Oh Dave, Where Are You?

My friend won a trip to London and came down with schizophrenia

Photo by Siora Photography on Unsplash

If you are one of those people who plan their lives down to the finest detail, I bid you step back from that view for a moment and hear the story of my friend Dave, who had no time to prepare.

Dave was impossible to miss. His skin was the color of buttermilk. He had bright orange hair and a heavily freckled face, and, at a skinny six-foot-one, moved effortlessly and with a surprising grace. At 23, he was comfortable in a suit and tie. And though he could not get a date to save his life, he would describe his married life to-be to me in fine detail in the breakroom at Simmons Burke Office Machines, as we ate donuts and slurped coffee that tasted like mud.

Dave would sit quietly at the long conference table at the Monday morning sales meetings as the golden boys hatched their plans for market domination. Dave was a natural born salesman, though not “one of the guys.” With virtually no effort at all, he could sell the hell out of photocopiers and office machines.

As the company’s customer trainer, I would often tail him around Denver in my clunky old Toyota, often getting lost, circling blocks endlessly before finally locating our customer companies. There were times, when Dave would allow himself a break in his endless sales calls, that we would meet for lunch. I learned that he had a very specific plan for his life. He was saving up to buy a house for a family that would surely be there some day, and investing his sizable paychecks in the stock market.

Dave had it all figured out.

At Christmas that year, I received as a year-end bonus a Gwaltney 10-pound bone-in ham. Dave won Salesman of the Year — and an all-expense-paid trip to London for two.

A few days later, he waved me into the breakroom and under the glare of the fluorescents, lamented the lack of a woman in his life. Someone he might woo with a trip to England. Then he got an altogether different idea.

“Why don’t you come with me?” he asked. I was his best friend — something I didn’t even know.

“Hell, yeah,” I said without pause.

My excitement lit up the subsequent days. I spent two weeks actually enjoying the job. Everything just glowed.

But I never made it to London. And neither did Dave.

He didn’t show up at work — for a week. My phone calls were all met with no response. Erma, the beehive dooed VP of Human Resources, would only say that Dave was ill. I knew little about his family and I wasn’t sure who his other friends were. One night, I went over to his house and rapped on the doors and windows, but to no response.

Dave was gone.

The weeks ticked on. The calendar pages flipped up and whooshed off into the distance. Tumbleweeds blew across Dave’s desk (well, it caught some dust). In time I got on with the task of being undirected, at which I excelled, as thoughts of Dave receded. Every so often I lamented the trip that was not to be.

Months passed.

Years.

A decade.

I moved around the country —to the Bay Area, Seattle, Boston — working mainly for high tech companies.

A few years ago, I found myself back in Denver to visit family. On this one cold March afternoon, I buttoned up my coat against the wind and marched into the public library, settled into a chair and picked up the book on the table in front of me, a photo essay of the Caribbean.

**Record set:**
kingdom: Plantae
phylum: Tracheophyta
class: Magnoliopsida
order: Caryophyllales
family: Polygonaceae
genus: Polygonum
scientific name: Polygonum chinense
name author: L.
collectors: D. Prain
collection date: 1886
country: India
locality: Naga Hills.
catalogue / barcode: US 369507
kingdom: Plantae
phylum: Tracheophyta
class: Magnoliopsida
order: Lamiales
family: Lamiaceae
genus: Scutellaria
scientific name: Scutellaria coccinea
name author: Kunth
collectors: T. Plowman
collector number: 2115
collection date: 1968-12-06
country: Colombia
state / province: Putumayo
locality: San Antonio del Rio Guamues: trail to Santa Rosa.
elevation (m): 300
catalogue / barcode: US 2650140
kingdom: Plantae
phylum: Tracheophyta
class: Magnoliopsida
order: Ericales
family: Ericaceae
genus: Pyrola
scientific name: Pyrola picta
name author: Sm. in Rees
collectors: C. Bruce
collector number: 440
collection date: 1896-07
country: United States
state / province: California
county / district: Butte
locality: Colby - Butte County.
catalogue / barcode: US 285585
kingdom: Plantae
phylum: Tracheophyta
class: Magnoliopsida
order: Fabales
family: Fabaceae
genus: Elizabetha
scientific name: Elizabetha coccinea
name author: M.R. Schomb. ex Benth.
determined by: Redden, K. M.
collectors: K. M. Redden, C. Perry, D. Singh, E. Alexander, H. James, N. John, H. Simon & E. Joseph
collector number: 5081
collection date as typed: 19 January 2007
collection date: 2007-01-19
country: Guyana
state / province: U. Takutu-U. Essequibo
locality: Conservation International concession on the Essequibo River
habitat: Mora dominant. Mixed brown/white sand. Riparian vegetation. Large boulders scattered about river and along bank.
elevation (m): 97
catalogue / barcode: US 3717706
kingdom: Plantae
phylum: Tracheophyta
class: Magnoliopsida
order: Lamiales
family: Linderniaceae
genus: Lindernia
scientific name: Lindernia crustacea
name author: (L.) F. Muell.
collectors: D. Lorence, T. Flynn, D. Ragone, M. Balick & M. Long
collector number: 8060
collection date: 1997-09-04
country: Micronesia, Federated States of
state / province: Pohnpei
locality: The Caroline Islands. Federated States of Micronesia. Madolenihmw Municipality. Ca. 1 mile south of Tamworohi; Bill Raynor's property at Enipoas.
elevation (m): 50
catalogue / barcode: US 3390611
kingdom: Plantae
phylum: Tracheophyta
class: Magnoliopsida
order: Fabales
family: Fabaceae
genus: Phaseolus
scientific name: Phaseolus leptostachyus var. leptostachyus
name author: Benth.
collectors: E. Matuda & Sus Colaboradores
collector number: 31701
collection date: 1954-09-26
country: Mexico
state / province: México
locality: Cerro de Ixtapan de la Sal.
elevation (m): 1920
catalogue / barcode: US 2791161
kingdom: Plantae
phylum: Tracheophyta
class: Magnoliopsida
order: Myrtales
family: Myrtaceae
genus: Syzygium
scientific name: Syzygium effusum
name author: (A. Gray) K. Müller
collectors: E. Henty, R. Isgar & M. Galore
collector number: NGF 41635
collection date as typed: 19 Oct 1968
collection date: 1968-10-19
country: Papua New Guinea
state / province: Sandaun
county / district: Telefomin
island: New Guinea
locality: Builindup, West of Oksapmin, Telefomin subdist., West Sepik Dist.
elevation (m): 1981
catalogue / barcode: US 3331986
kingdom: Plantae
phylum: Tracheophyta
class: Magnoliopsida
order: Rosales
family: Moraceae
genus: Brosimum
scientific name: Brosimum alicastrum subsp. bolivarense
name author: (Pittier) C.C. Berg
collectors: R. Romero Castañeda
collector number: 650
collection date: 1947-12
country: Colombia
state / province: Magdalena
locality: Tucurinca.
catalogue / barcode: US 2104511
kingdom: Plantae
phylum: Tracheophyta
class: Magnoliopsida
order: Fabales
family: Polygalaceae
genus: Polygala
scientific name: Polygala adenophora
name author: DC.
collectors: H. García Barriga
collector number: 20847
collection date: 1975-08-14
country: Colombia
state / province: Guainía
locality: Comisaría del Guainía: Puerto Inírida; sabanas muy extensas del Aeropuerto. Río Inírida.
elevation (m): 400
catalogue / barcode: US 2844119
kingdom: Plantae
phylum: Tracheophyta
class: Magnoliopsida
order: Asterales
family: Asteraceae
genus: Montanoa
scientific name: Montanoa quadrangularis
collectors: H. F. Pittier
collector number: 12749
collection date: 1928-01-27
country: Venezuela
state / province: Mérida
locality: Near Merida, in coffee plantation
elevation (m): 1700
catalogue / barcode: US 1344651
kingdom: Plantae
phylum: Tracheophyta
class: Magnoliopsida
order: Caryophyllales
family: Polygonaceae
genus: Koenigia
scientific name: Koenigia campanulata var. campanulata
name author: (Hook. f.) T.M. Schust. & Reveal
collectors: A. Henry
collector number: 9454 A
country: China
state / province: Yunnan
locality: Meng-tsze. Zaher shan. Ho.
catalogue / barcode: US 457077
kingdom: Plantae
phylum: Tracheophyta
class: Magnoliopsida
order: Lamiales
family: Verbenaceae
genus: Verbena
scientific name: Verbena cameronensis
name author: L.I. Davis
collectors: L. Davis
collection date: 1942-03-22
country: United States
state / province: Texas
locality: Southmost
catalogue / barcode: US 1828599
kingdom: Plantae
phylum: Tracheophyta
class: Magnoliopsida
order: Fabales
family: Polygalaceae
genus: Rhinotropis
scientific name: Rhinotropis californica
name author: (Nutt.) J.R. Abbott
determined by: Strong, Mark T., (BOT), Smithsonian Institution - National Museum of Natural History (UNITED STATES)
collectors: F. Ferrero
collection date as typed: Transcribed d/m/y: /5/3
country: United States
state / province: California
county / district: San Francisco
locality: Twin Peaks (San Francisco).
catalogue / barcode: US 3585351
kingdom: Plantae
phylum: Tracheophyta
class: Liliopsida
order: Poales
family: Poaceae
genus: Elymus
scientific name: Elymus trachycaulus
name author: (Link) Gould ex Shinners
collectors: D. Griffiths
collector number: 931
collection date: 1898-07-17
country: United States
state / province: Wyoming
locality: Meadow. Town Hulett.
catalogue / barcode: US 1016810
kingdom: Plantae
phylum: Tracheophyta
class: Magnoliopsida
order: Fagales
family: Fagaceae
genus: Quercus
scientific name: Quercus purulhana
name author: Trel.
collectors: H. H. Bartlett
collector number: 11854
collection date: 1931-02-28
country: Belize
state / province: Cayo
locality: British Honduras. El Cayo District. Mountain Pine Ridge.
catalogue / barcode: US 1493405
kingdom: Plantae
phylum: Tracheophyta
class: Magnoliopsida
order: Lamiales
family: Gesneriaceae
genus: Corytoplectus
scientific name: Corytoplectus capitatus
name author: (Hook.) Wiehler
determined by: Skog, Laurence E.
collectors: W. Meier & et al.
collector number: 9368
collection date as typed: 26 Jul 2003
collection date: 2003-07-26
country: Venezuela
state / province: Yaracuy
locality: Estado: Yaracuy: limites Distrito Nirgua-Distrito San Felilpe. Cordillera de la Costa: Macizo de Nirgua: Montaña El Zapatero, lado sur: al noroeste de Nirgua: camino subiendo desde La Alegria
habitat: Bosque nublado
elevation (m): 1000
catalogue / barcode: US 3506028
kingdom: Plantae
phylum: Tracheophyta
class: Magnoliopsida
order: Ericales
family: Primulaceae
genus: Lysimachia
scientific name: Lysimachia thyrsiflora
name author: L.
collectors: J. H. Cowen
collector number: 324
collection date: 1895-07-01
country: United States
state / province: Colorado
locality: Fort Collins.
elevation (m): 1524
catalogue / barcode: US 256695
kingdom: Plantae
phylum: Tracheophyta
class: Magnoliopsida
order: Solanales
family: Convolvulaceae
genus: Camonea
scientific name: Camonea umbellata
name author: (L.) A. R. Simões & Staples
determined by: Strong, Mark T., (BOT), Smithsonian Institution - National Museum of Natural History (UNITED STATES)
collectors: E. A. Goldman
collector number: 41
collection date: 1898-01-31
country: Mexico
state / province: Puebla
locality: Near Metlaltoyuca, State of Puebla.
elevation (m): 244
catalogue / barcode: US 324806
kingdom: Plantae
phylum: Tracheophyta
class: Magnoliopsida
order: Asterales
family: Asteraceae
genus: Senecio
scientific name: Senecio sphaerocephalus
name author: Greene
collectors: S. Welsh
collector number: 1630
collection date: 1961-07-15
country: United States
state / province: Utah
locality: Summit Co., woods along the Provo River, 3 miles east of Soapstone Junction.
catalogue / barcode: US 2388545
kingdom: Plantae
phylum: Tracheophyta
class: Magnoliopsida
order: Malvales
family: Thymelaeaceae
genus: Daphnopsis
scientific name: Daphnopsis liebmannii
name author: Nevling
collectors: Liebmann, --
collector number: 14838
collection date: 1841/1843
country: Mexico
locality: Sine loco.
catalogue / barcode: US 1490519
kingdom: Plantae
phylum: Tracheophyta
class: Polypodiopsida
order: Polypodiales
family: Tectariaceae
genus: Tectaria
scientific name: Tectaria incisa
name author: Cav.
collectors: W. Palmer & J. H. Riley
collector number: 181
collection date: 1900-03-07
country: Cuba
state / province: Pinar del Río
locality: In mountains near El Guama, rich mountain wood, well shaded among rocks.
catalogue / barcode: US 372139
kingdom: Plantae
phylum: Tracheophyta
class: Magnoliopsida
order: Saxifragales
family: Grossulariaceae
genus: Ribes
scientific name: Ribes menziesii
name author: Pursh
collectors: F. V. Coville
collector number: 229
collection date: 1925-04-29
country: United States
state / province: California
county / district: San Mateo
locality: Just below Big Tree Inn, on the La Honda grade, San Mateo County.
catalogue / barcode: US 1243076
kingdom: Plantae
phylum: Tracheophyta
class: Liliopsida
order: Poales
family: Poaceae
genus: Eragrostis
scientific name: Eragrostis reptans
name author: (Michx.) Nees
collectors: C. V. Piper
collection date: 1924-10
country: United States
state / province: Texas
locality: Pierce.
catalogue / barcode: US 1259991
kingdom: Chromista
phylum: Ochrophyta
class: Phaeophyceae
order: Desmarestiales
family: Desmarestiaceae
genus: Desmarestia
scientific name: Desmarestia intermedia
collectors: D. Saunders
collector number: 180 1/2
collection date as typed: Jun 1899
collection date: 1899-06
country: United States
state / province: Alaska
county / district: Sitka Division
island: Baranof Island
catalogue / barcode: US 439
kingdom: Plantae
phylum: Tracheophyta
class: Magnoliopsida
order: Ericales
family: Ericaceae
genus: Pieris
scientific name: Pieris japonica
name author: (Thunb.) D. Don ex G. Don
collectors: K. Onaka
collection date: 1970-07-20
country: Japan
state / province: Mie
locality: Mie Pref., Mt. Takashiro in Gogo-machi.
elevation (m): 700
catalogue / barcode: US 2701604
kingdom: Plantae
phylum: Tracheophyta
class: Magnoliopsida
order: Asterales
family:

**What to do:**
- A) In the essay about Dave, what did Dave win at Christmas?
- B) Turn the paragraph of the essay about Dave that opens "Dave was impossible to miss" into a short bulleted list that keeps its main facts.
- C) According to the essay about Dave, why was Dave saving money? Answer in one or two sentences.
The data comes from a separate source that has no connection to the essay about Dave.

**Written answers:**
- A) He won Salesman of the Year and an all-expense-paid trip to London for two.

- B)
- Dave had buttermilk-colored skin, bright orange hair and a heavily freckled face.
- He was a skinny six-foot-one and moved effortlessly, with surprising grace.
- At 23, he was comfortable in a suit and tie.
- He could not get a date, yet he described his future married life in fine detail over donuts and muddy coffee in the breakroom at Simmons Burke Office Machines.

- C) Dave was saving up to buy a house for the family he was sure he would have someday. This was part of his very specific plan for his life, and he also invested his sizable paychecks in the stock market.